Requirement: Will you quote only the lines starting at the one that contains "nose: (132, 171)" and ending with the last line of the listing below, inclusive?

Start of Source information

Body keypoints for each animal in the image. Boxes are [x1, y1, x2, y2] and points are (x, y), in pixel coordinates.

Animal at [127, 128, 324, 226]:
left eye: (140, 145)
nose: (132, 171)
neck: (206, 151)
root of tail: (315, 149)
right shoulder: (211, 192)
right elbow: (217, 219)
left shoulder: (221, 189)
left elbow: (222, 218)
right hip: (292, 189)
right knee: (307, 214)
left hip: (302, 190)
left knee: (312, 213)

End of Source information

Response box:
nose: (132, 171)
neck: (206, 151)
root of tail: (315, 149)
right shoulder: (211, 192)
right elbow: (217, 219)
left shoulder: (221, 189)
left elbow: (222, 218)
right hip: (292, 189)
right knee: (307, 214)
left hip: (302, 190)
left knee: (312, 213)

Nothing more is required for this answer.